In 1952 the Cassiar Asbestos Mining Corporation constructed an asbestos open-pit mine and mill and created a town site for its workers that became the town of Cassiar, British Columbia, 50 miles south of the Yukon border, and 80 miles north of Dease Lake. For 40 years Cassiar was a thriving asbestos mining town with a population at its peak of about 2500, with production statistics for 1989, recording over 60 million tonnes of ore mined, producing a billion dollars of new wealth. In 1989 Cassiar added an underground mine to the site, and despite attempts to run it profitably, in 1992 the entire mine closed partially due to the global market decline in the demand for asbestos, resulting in the closure of the town, and the move of its workers and families out of Cassiar. An auction was held to sell off all the mining equipment, townsite infrastructure, its buildings, people’s residences and the site was bull-dozed, with many houses burned to the ground. Today little remains in this remote area of Northern British Columbia to mark Cassiar’s industrial, economic or social history.

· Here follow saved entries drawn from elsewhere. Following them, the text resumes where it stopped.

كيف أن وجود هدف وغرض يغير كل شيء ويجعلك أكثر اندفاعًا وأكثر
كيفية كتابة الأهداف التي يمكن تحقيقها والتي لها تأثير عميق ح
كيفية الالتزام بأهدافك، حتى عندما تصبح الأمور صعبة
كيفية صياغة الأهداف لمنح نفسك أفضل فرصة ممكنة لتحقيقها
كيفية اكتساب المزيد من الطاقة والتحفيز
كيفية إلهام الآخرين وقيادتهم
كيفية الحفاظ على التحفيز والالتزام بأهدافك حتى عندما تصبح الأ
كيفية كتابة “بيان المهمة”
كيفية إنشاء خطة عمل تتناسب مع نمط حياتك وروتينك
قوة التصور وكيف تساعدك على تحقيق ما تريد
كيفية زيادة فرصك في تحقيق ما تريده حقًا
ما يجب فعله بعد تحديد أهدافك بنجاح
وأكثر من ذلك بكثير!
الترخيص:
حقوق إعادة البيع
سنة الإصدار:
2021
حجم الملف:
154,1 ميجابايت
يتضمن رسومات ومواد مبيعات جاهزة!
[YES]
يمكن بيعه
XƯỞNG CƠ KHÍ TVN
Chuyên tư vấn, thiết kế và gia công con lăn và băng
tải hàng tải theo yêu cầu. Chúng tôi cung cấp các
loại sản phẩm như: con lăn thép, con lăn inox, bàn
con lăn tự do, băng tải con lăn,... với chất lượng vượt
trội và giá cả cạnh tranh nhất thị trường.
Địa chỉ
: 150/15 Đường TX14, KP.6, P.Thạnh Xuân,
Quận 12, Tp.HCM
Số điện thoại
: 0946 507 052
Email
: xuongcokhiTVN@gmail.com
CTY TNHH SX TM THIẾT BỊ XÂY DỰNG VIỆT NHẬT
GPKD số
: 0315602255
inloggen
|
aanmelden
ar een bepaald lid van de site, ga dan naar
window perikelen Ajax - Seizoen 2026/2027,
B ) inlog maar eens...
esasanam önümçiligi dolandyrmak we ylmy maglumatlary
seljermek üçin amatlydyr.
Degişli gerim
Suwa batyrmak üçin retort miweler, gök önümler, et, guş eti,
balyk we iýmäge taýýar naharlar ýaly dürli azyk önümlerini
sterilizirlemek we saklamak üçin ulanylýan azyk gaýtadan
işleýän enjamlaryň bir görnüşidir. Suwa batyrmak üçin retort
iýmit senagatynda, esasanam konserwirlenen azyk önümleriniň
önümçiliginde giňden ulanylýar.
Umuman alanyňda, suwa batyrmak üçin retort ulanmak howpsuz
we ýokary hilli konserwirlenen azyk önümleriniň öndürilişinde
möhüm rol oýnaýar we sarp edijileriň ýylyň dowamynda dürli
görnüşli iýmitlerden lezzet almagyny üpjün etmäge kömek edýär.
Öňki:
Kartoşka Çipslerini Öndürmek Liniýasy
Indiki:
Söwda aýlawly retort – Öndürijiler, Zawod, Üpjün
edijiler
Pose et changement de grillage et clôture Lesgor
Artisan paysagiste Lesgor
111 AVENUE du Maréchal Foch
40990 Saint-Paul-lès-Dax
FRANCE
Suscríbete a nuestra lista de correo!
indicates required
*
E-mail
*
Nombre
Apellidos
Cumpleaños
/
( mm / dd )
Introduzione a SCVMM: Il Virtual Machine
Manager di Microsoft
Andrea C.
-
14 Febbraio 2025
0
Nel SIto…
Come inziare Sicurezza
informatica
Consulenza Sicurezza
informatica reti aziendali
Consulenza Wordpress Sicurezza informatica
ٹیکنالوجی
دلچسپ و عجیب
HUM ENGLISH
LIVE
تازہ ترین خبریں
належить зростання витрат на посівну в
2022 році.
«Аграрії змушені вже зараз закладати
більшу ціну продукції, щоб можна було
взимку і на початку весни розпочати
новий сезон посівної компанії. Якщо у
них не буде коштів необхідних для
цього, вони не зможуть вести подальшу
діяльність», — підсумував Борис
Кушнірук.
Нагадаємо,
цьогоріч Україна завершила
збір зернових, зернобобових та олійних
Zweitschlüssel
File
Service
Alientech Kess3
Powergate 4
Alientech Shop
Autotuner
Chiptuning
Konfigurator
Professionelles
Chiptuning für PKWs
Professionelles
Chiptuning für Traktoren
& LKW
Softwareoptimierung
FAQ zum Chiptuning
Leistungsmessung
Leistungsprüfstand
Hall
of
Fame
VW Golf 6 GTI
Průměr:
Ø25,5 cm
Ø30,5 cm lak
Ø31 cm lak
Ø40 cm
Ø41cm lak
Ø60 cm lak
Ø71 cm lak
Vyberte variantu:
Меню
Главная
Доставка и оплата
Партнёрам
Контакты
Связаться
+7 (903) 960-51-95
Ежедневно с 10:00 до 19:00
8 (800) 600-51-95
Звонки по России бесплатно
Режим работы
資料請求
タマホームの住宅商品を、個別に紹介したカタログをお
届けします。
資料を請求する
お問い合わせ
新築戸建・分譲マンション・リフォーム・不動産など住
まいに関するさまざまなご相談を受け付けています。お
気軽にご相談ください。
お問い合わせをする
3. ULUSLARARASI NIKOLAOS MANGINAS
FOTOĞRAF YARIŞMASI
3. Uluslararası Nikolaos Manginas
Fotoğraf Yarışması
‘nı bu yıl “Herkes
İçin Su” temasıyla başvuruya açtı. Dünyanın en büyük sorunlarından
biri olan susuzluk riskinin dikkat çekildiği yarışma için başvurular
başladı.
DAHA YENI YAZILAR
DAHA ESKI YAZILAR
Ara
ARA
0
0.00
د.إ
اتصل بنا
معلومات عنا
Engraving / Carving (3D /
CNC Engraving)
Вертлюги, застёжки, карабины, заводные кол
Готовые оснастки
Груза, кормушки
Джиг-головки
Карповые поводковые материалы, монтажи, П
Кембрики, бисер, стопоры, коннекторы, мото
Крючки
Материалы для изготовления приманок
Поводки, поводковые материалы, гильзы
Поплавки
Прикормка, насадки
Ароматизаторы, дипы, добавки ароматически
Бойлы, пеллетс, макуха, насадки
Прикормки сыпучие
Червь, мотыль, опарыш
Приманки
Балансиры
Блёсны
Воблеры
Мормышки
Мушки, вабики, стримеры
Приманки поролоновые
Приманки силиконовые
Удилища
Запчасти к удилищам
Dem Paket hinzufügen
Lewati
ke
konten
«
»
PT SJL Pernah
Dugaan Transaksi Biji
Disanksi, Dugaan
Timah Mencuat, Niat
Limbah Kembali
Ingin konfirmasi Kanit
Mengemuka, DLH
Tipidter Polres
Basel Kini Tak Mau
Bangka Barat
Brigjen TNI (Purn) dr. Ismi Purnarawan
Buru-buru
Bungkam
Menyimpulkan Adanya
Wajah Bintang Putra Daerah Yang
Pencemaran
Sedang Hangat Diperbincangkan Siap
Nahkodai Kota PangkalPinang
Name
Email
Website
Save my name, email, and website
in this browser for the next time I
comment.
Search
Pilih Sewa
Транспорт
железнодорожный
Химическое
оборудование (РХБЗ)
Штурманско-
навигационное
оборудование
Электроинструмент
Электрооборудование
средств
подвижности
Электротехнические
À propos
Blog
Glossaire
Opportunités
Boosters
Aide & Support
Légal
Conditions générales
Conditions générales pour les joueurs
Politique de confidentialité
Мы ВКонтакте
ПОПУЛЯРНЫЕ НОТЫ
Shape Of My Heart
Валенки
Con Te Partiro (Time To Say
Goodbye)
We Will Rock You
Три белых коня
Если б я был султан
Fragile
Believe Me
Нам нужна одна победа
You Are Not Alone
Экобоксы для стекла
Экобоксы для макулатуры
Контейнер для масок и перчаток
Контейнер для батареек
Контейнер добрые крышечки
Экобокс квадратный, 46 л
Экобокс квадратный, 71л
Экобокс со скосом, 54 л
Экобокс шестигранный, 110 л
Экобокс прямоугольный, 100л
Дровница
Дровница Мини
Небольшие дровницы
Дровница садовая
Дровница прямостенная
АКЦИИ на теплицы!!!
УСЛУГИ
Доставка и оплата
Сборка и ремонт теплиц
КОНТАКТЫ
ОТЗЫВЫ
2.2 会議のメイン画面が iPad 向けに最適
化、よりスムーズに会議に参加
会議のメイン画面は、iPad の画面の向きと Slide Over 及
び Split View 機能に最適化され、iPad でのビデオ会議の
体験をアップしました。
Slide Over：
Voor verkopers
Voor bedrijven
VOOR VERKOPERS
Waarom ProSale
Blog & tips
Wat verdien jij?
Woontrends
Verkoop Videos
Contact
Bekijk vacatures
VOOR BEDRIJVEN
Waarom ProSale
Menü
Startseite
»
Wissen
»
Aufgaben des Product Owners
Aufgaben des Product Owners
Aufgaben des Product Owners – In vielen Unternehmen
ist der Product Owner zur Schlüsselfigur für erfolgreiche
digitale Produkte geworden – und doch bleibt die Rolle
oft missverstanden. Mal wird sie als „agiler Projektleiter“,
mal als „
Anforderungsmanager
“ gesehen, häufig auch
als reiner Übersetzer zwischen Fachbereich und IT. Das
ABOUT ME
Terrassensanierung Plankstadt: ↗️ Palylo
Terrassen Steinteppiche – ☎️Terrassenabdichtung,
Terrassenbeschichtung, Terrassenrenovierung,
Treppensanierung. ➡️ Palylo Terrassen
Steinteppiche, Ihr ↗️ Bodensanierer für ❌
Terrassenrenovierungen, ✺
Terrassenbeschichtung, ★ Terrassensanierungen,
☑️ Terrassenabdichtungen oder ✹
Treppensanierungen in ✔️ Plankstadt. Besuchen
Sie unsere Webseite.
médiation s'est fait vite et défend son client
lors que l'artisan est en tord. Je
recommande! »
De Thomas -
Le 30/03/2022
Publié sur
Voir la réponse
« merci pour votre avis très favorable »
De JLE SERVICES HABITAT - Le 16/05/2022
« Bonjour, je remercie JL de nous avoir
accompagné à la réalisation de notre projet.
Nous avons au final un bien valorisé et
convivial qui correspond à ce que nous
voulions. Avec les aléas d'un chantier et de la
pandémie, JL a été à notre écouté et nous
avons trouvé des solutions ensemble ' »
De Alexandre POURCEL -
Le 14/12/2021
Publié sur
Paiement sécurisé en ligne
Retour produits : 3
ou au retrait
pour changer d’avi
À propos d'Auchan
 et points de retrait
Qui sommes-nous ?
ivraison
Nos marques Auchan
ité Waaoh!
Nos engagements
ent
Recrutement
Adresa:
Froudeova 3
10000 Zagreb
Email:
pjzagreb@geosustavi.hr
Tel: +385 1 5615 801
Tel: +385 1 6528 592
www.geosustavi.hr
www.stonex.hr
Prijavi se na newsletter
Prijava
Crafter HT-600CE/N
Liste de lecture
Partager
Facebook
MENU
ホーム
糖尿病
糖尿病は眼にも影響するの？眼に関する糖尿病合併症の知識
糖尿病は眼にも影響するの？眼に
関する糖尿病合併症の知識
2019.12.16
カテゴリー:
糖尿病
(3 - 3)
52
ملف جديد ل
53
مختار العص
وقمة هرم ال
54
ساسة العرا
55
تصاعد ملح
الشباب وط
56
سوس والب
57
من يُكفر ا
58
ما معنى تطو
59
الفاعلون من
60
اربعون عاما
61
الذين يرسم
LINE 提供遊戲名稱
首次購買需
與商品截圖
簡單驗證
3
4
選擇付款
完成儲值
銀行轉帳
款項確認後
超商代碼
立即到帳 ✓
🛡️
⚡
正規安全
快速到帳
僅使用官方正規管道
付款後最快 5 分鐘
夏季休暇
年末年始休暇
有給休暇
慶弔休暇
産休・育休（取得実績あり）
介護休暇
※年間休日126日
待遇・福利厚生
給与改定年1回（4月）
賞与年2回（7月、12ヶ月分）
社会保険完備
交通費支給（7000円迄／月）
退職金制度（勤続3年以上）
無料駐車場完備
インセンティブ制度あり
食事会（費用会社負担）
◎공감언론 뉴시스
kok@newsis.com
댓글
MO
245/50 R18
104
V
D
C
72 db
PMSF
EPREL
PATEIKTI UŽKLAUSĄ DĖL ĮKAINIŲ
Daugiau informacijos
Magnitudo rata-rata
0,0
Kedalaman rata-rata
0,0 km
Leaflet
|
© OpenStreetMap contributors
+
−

In 1992 the University of Northern British Columbia acquired the holdings of CAMC and the Cassiar townsite recognizing its potential for academic research, as the records could provide insight into natural resource industry extraction operations in Northern BC from mid to late 20th century, illustrative of ‘boom & bust’ industries, and to provide context to the development of the Cassiar Asbestos Mining Corporation and the history of the ‘life’ of a one-industry company town. The holdings document mining operations by CAMC and of the town site of Cassiar, originally consisting of the equivalent of 1800+ bankers’ boxes, including records on construction, engineering, operations, administration of CAMC, tallies of extractions, labour and union activities, corporate events and visits by dignitaries (including Prime Minister Trudeau who visited CAMC’s northern operations unit in Clinton Creek in 1968 and M.P. Iona Campagnolo in 1978). As CAMC was owner of both the mine and the Cassiar town, the company provided municipal services (i.e. sewer, water, and electricity) for its workers and their families. The archived municipal records document townsite construction, including the creation of health, education and community services such as Cassiar’s private hospital, school, library, community centre, hockey arena, and retail store. The holdings also include extensive visual documentation of natural and man-man landscapes within this remote and scenic area of Northern British Columbia. The formats of the archival holdings are diverse consisting of textual, photographic, cartographic materials, electronic records, films, promotional video-recordings, and a near complete run of the Cassiar community’s print newspaper.